Bir süredir büyük merakla hayatını inceliyorum onun. KGB o kadar saldırgandı ki; o dönemde Angleton işinin doğası gereği paranoyak olmuştu, herkesten Sovyet ajanıdır diye şüpheleniyordu. Aile yakınları, arkadaşları, işteki diğer casuslar onun şüpheyle yaklaşımından kurtulamadılar, herkesi takibe aldı.
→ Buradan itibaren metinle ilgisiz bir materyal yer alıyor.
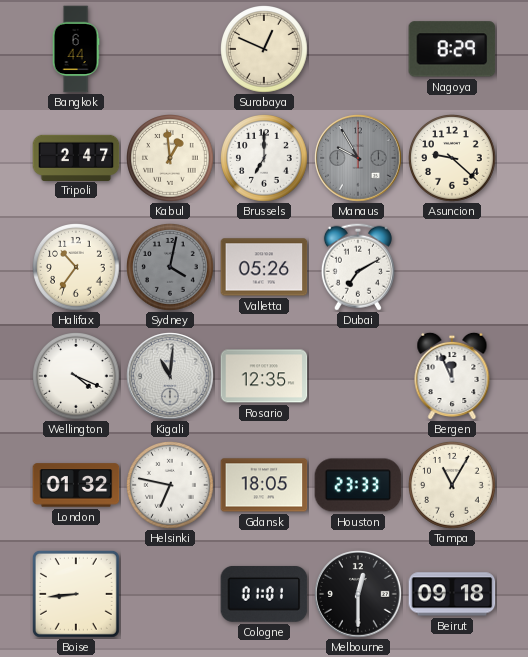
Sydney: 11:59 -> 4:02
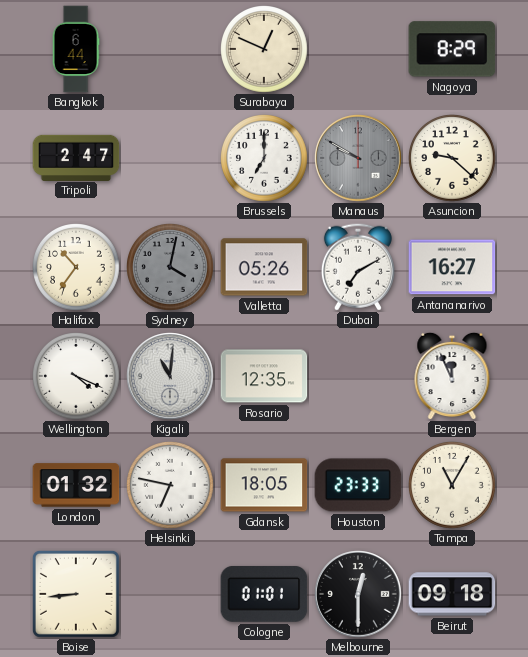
Kabul: 12:59 -> none
Manaus: 9:55 -> 9:50
Antananarivo: none -> 16:27
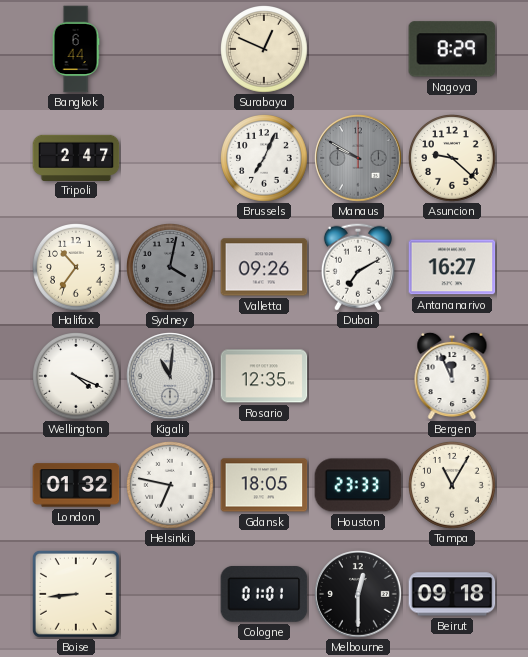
Brussels: 7:00 -> 7:04
Valletta: 05:26 -> 09:26
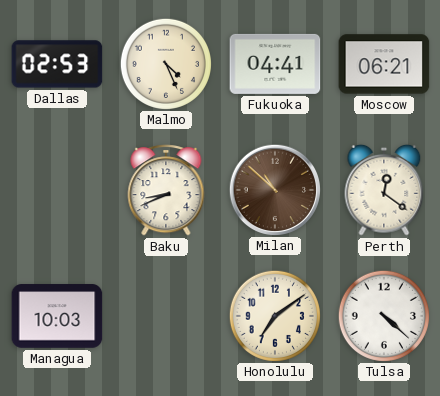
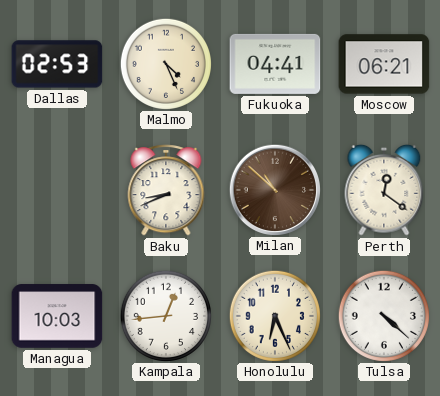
Kampala: none -> 12:44
Honolulu: 7:09 -> 6:26
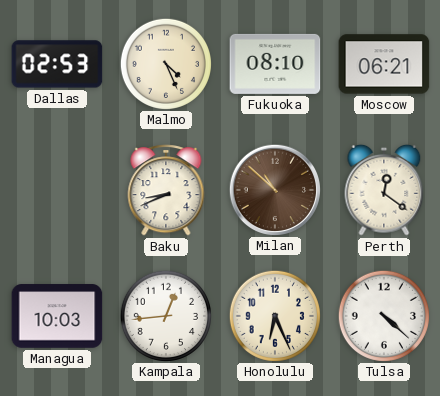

Onun sorgulamalarından herkes korkardı. Çünkü çok acımasızdı. Birçok insanın hayatını mahvetti, intiharlara yol açtı. Sadece bir insana güveniyordu. ingiltere'de çalışırken yakın arkadaşlık kurduğu bir ingiliz casusuydu o. Şimdi de bir süreliğine ingiliz ile Amerikan casus örgütleri arasında işbirliğini koordine etmek amacıyla geçici olarak CIA merkezinde çalışan bir kişiydi bu. Angleton hayatta bir tek ona bildiği her şeyi anlatıyordu. Çünkü iş gereği hem anlatmak zorundaydı hem de eski arkadaşlık nedeniyle ona güveniyordu.
Hayatta herkesten, her şeyden, annesinden bile şüphelenen Angleton'un bu yakın çalışma arkadaşı ve sırdaşının adı Kim Philby'di. Yani KGB'nin ingiliz servisine yerleştirdiği en yüksek düzeydeki casustu o. Yıllarca hem CIA'in hem de MI5'in bütün sırlarını KGB'ye aktardıktan sonra kaçtığı Sovyetler Birliği'nde Philby'ye general rütbesi verildi.
--spoiler--
Serdar Turgut.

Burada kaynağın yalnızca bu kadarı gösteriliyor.